Each year, post-graduate ESU training courses, covering both general and advanced clinical and research topics, are scheduled during the Annual EAU Congress. In addition, hands-on training courses are offered in collaboration with the European Society of Urological Technology (ESUT), one of the EAU offices.
The ESU also organises and funds ESU Organised Courses. Course programmes are customised to meet the needs of local organisers and can vary in duration from 2 hours to up to 2 days. The ESU has started to arrange courses at all major national congresses.
Another initiative from the ESU involves standalone events covering recent developments, for example the annual European Urology Forum in Switzerland.

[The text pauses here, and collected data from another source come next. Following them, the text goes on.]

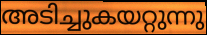
അടിച്ചുകയറ്റുന്നു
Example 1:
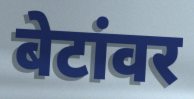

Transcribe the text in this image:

बेटांवर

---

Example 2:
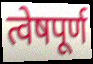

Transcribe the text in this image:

त्वेषपूर्ण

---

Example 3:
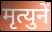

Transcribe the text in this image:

मृत्युनें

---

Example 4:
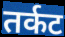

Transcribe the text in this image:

तर्कट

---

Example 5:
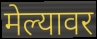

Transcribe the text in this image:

मेल्यावर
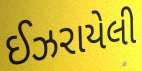
ઈઝરાયેલી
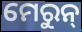
ମେରୁନ୍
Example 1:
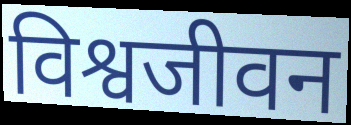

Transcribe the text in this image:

विश्वजीवन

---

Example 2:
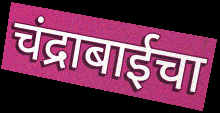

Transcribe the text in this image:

चंद्राबाईचा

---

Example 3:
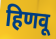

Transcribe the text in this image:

हिणवू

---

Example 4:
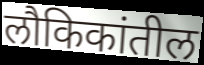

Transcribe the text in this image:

लौकिकांतील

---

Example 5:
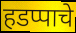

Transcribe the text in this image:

हडप्पाचे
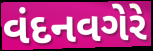
વંદનવગેરે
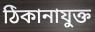
ঠিকানাযুক্ত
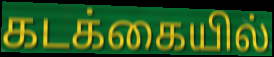
கடக்கையில்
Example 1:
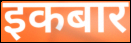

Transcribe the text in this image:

इकबार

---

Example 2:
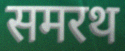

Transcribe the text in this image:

समरथ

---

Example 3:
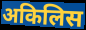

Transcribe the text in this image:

अकिलिस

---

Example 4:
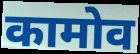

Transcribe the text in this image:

कामोव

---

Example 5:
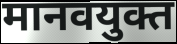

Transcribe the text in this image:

मानवयुक्त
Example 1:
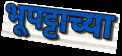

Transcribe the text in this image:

भूपट्टाच्या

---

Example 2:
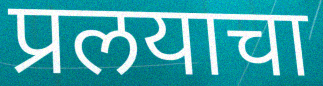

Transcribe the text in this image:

प्रलयाचा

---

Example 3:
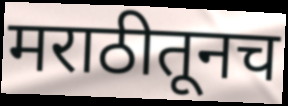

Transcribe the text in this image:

मराठीतूनच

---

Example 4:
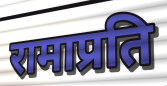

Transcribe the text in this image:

Masterclasses discussing the newest topics and latest developments in all fields of urology are held regularly. Recent masterclasses have included ‘medical treatment for urological cancer’ and ‘female and functional urology’.
The ESU has also started to build the Virtual European School of Urology. Using this new educational tool, both residents and urologists will be able to access on-line CME accredited training. All ESU activities are EU-ACME accredited.
The ESU organises the European Residents Education Programme (EUREP) course, an educational activity designed for European senior urology residents, in collaboration with the EBU. The course offers a series of teaching modules, after which an EBU examination can be taken. The EAU supports residents in terms of registration, travel and accommodation.
Political commitment The European Commission strives to improve public health in the European Union, to prevent human illness and diseases, and to obviate sources of danger to human health. To achieve a high level of health protection, close cooperation with the scientific experts is vital.
The WHO is the directing and coordinating authority for health within the United Nations system. The WHO is responsible for providing leadership on global health matters, and the EAU therefore strives to be a partner with regard to urological health issues, such as prostate and bladder cancer.
Erection Hardness Score
The EHS scale developed by the association came to public note when used as the theme of the TV series Cucumber, Banana and Tofu, all by Russell T Davies. The names are used as descriptions in the associations five-part Rating scale.